:: Aim of the exercise ::
Nothing but the pictures should be left out when the entries below are duplicated.

:: Camera intrinsics data ::
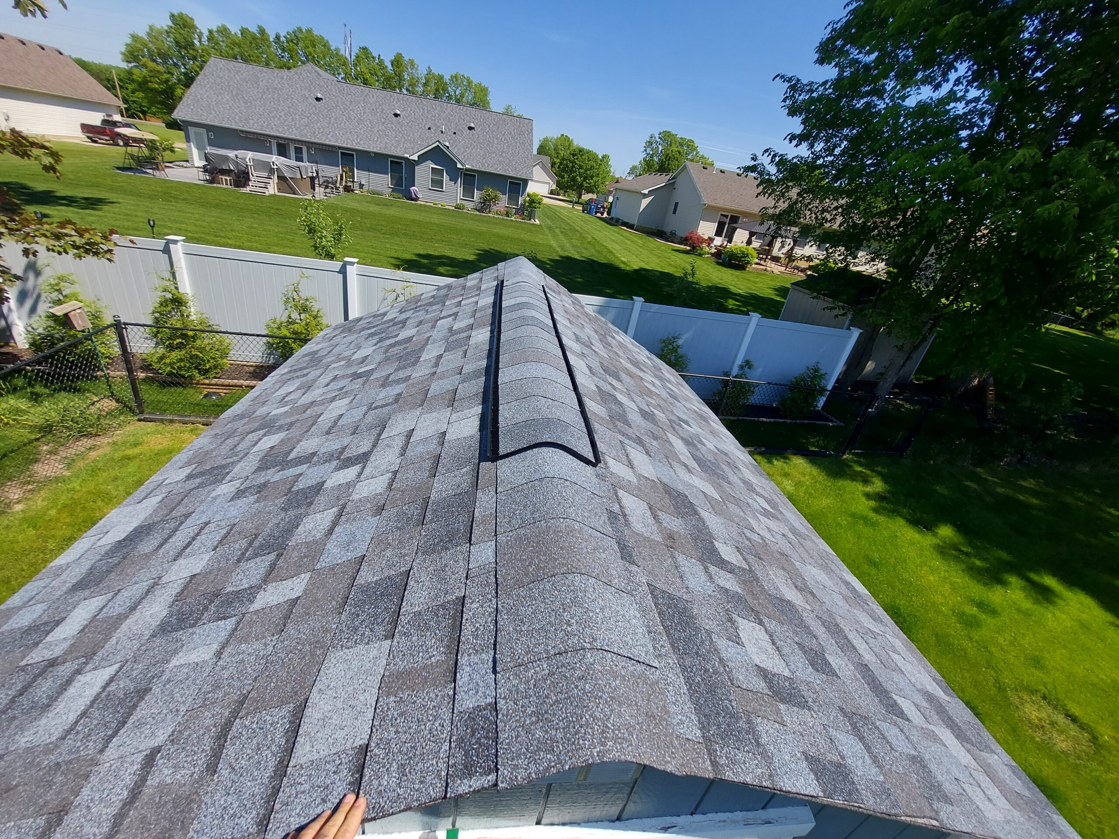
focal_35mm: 13
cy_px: 420
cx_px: 560
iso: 50
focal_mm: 1.74
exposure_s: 1/1484
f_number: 2.2
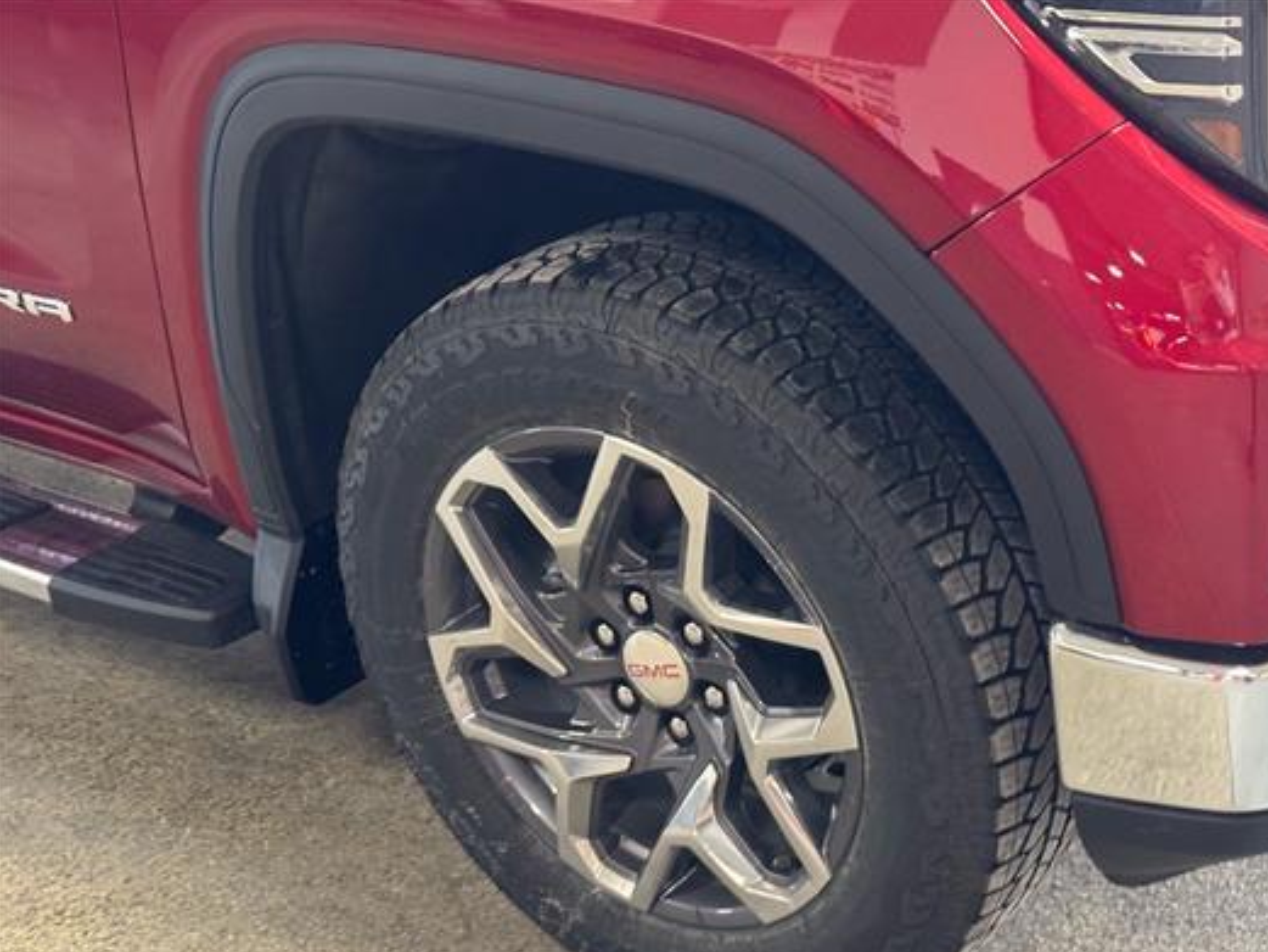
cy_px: 582
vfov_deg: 24.8
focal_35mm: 59
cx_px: 774
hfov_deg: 32.6
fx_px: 2162
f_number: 1.78
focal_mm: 6.76
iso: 250
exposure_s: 1/60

:: Answer to this problem ::
focal_35mm: 13
cy_px: 420
cx_px: 560
iso: 50
focal_mm: 1.74
exposure_s: 1/1484
f_number: 2.2
cy_px: 582
vfov_deg: 24.8
focal_35mm: 59
cx_px: 774
hfov_deg: 32.6
fx_px: 2162
f_number: 1.78
focal_mm: 6.76
iso: 250
exposure_s: 1/60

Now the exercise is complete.